Coal was once the lifeblood of Germany’s economy, providing energy, jobs and a way of life for hundreds of thousands of people. But on Dec. 21, that era — which began during the industrial revolution and peaked in the 1950s — officially comes to an end, as the country’s last black coal mine is sealed up for good.
The move is an economic necessity. For decades, the mines have been dependent on billions of dollars in government subsidies, because German black coal is unable to compete with cheaper imports from outside of Europe. It costs, on average, three times as much to extract a ton of coal in Germany than to import it.
Mines closures have been happening since the 1980s and were once met with mass protests by workers. Now, though, the remaining 1,500 miners at the Prosper-Haniel mine in the town of Bottrop have accepted their industry’s fate, says Hanover-based photographer Nanna Heitmann, who spent two years documenting the site. “Many of them have worked at other mines that closed before coming here, so they’ve always known it was coming,” she says.
Nevertheless, some feel frustrated by the closure of Prosper-Haniel, which has produced over 300 million tons of coal since it opened 155 years ago.

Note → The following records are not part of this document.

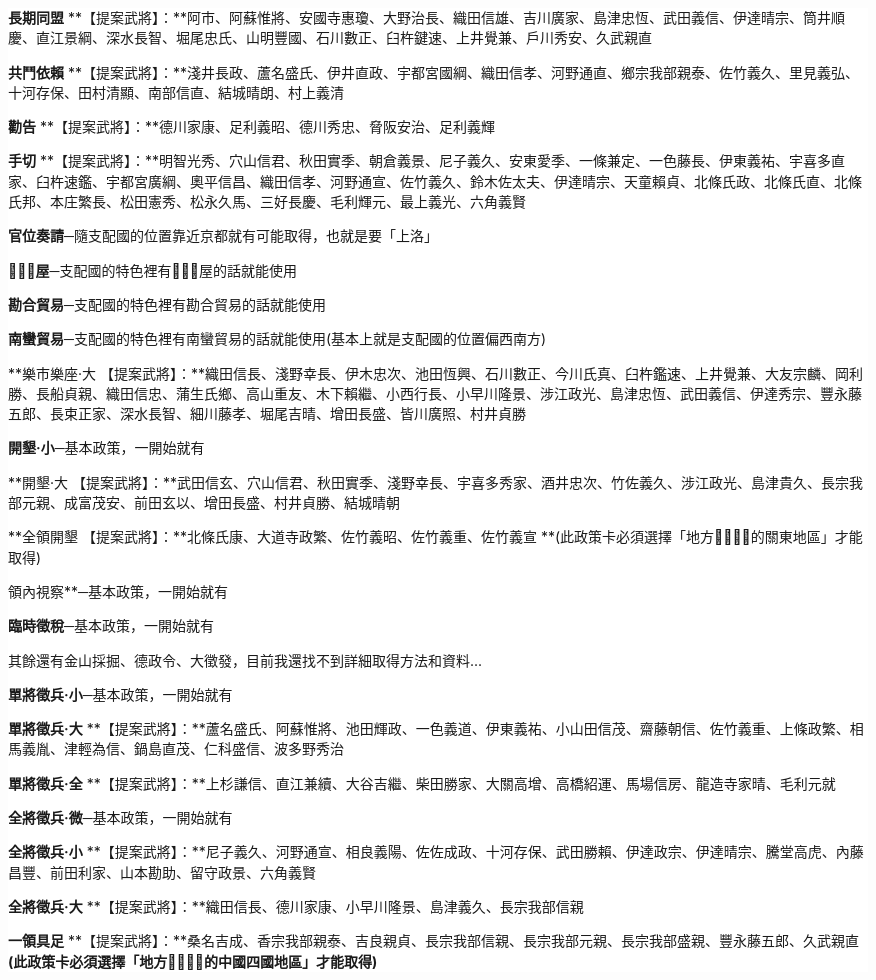 **長期同盟**
**【提案武將】：**阿市、阿蘇惟將、安國寺惠瓊、大野治長、織田信雄、吉川廣家、島津忠恆、武田義信、伊達晴宗、筒井順慶、直江景綱、深水長智、堀尾忠氏、山明豐國、石川數正、臼杵鍵速、上井覺兼、戶川秀安、久武親直

**共鬥依賴**
**【提案武將】：**淺井長政、蘆名盛氏、伊井直政、宇都宮國綱、織田信孝、河野通直、鄉宗我部親泰、佐竹義久、里見義弘、十河存保、田村清顯、南部信直、結城晴朗、村上義清

**勸告**
**【提案武將】：**德川家康、足利義昭、德川秀忠、脅阪安治、足利義輝

**手切**
**【提案武將】：**明智光秀、穴山信君、秋田實季、朝倉義景、尼子義久、安東愛季、一條兼定、一色藤長、伊東義祐、宇喜多直家、臼杵速鑑、宇都宮廣綱、奧平信昌、織田信孝、河野通宣、佐竹義久、鈴木佐太夫、伊達晴宗、天童賴貞、北條氏政、北條氏直、北條氏邦、本庄繁長、松田憲秀、松永久馬、三好長慶、毛利輝元、最上義光、六角義賢

**官位奏請**─隨支配國的位置靠近京都就有可能取得，也就是要「上洛」

**屋**─支配國的特色裡有屋的話就能使用

**勘合貿易**─支配國的特色裡有勘合貿易的話就能使用

**南蠻貿易**─支配國的特色裡有南蠻貿易的話就能使用(基本上就是支配國的位置偏西南方)

**樂市樂座‧大
【提案武將】：**織田信長、淺野幸長、伊木忠次、池田恆興、石川數正、今川氏真、臼杵鑑速、上井覺兼、大友宗麟、岡利勝、長船貞親、織田信忠、蒲生氏鄉、高山重友、木下賴繼、小西行長、小早川隆景、涉江政光、島津忠恆、武田義信、伊達秀宗、豐永藤五郎、長束正家、深水長智、細川藤孝、堀尾吉晴、增田長盛、皆川廣照、村井貞勝

**開墾‧小**─基本政策，一開始就有

**開墾‧大
【提案武將】：**武田信玄、穴山信君、秋田實季、淺野幸長、宇喜多秀家、酒井忠次、竹佐義久、涉江政光、島津貴久、長宗我部元親、成富茂安、前田玄以、增田長盛、村井貞勝、結城晴朝

**全領開墾
【提案武將】：**北條氏康、大道寺政繁、佐竹義昭、佐竹義重、佐竹義宣
**(此政策卡必須選擇「地方的關東地區」才能取得)

領內視察**─基本政策，一開始就有

**臨時徵稅**─基本政策，一開始就有

其餘還有金山採掘、德政令、大徵發，目前我還找不到詳細取得方法和資料...

**單將徵兵‧小**─基本政策，一開始就有

**單將徵兵‧大**
**【提案武將】：**蘆名盛氏、阿蘇惟將、池田輝政、一色義道、伊東義祐、小山田信茂、齋藤朝信、佐竹義重、上條政繁、相馬義胤、津輕為信、鍋島直茂、仁科盛信、波多野秀治

**單將徵兵‧全**
**【提案武將】：**上杉謙信、直江兼續、大谷吉繼、柴田勝家、大關高增、高橋紹運、馬場信房、龍造寺家晴、毛利元就

**全將徵兵‧微**─基本政策，一開始就有

**全將徵兵‧小**
**【提案武將】：**尼子義久、河野通宣、相良義陽、佐佐成政、十河存保、武田勝賴、伊達政宗、伊達晴宗、騰堂高虎、內藤昌豐、前田利家、山本勘助、留守政景、六角義賢

**全將徵兵‧大**
**【提案武將】：**織田信長、德川家康、小早川隆景、島津義久、長宗我部信親

**一領具足**
**【提案武將】：**桑名吉成、香宗我部親泰、吉良親貞、長宗我部信親、長宗我部元親、長宗我部盛親、豐永藤五郎、久武親直
**(此政策卡必須選擇「地方的中國四國地區」才能取得)**
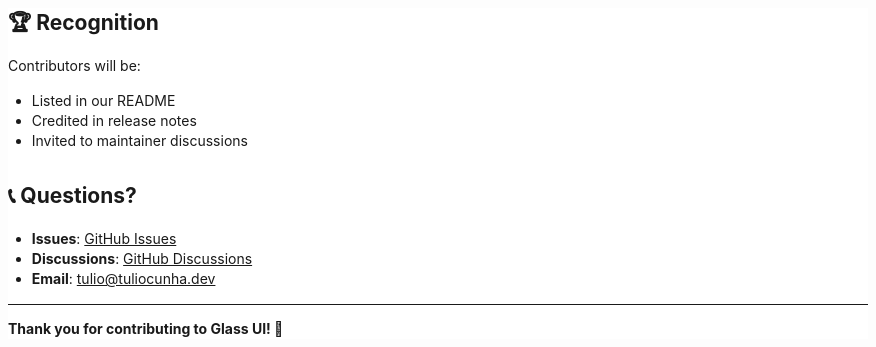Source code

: ## 🏆 **Recognition**

Contributors will be:
- Listed in our README
- Credited in release notes
- Invited to maintainer discussions

## 📞 **Questions?**

- **Issues**: [GitHub Issues](https://github.com/tuliopc23/glass-ui/issues)
- **Discussions**: [GitHub Discussions](https://github.com/tuliopc23/glass-ui/discussions)
- **Email**: tulio@tuliocunha.dev

---

**Thank you for contributing to Glass UI! 🎉**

Ending black coal production may appear essential to helping Germany achieve its ambitious emissions target of being “climate neutral” by 2050, but the country’s reliance on coal is far from over. It still accounts for 14% of national electricity production.
Germany is already the world’s sixth biggest importer of coal. And critics of ending mining say it simply makes the country dependent on imports from countries with lower environmental regulations and worse labor conditions.
Others point out that the continued mining of lignite (brown coal), which has very high carbon emissions when burned, makes real progress on pollution impossible. The government admitted this year that Germany will widely miss its target of cutting carbon emissions by 40% by 2020.
“Some miners I spoke to wonder: why are lignite mines allowed to stay open, but they’re losing their work and their culture?” Heitmann says.
From the early 20th century, German miners lived in purpose-built communities designed to be a respite from the dangerous and dirty work below ground. These featured community swimming pools, well-tended gardens, pigeon huts and pubs.
“Everyone knew that if your buddy wasn’t at home, he was either in the pub drinking or down the mine,” Heitmann says. The communities were diverse, with an urgent drive to build up the workforce in the 1950s recruiting foreign workers, particularly from Turkey and Italy.
But life in the mines was always tough. Heitmann met many older workers marked by decades of hard labor, suffering from broken knees, herniated discs and black lung. Alfons, an elderly former miner she photographed, suffers from silicosis, an inflammation of the lungs caused by breathing in harmful dust over many years.
He now receives compensation from a miners’ insurance scheme, according to Heitmann. “He still loves mining and he never complained that [his silicosis] was the fault of the mine,” she says. “He still reminisces about the shafts and how he and his friends would drink together after work. And he’d still come to the community meetings.”
Younger miners at Prosper-Haniel have been offered rehabilitation courses, to help them find new lines of work. Unemployment in the wider Bottrop region is fairly low at 6.4% (though still twice Germany’s national average) and the government says it is well-prepared for the mine’s closure.
In 2007, the government announced it would close its then-eight remaining black coal mines. But local authorities say they saw the move coming long before that, with a city spokesman telling Deutsche Welle they have spent decades attracting small and medium businesses to the town of 120,000.
Those over the age of 49 can take early retirement, which is not a prospect everyone relishes, Heitmann says. “Some of them wonder, what will I do?” she says. They have friends who have stopped working and now start their days by drinking whiskey; they wonder if they will end up the same way without work.
For most Germans, though, there’s little to mourn about the death of an industry whose heyday they can hardly remember. “My father said his family used to heat with coal, and I couldn’t even imagine it,” Heitmann says. “For the younger generation, if you don’t come from a coal-mining area, it’s like a different country.”